WHAT IS BEING ASKED: Find each line in the records below that contains the string "Step" with the same capitalization, and copy those lines.

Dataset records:

********

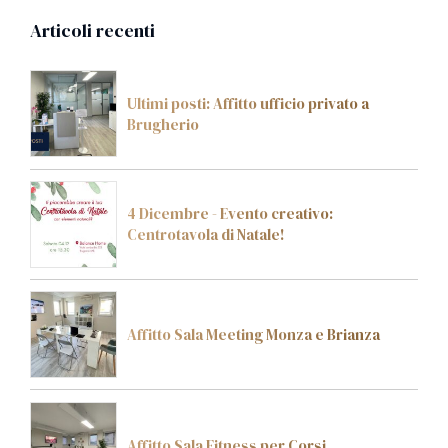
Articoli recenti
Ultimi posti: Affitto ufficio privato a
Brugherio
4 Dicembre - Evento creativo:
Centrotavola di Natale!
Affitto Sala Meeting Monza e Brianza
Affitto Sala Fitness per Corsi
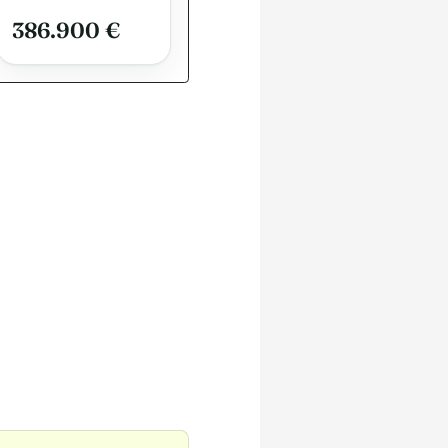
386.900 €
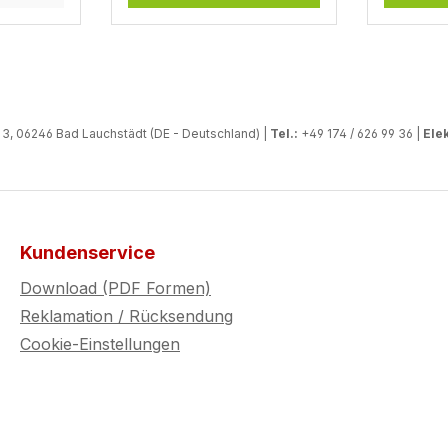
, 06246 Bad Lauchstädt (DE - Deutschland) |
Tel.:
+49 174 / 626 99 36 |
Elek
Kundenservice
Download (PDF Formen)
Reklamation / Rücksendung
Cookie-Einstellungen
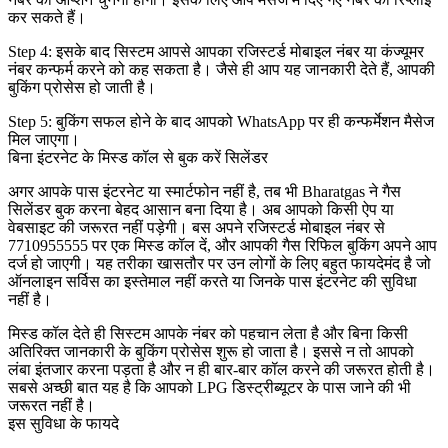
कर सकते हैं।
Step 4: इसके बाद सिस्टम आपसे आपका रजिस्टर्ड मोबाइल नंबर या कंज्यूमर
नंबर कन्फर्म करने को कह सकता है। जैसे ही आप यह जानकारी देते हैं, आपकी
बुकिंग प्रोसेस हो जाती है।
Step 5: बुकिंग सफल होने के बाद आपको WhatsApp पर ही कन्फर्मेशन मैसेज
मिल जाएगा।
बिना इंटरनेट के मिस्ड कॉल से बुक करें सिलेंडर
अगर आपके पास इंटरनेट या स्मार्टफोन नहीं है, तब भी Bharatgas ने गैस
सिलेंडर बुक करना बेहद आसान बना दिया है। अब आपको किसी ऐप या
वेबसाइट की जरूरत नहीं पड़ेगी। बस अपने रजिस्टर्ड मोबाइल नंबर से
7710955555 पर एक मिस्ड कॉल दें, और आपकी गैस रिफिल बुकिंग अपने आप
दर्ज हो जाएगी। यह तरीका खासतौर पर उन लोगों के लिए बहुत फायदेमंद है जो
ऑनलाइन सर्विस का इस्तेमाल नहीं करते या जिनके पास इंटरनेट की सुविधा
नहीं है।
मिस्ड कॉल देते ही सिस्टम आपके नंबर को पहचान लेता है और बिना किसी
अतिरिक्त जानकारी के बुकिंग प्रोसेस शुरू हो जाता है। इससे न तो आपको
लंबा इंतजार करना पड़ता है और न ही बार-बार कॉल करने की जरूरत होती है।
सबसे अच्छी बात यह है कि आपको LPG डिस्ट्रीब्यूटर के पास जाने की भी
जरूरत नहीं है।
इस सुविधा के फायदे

********

RESULT OF THE TASK:
Step 4: इसके बाद सिस्टम आपसे आपका रजिस्टर्ड मोबाइल नंबर या कंज्यूमर
Step 5: बुकिंग सफल होने के बाद आपको WhatsApp पर ही कन्फर्मेशन मैसेज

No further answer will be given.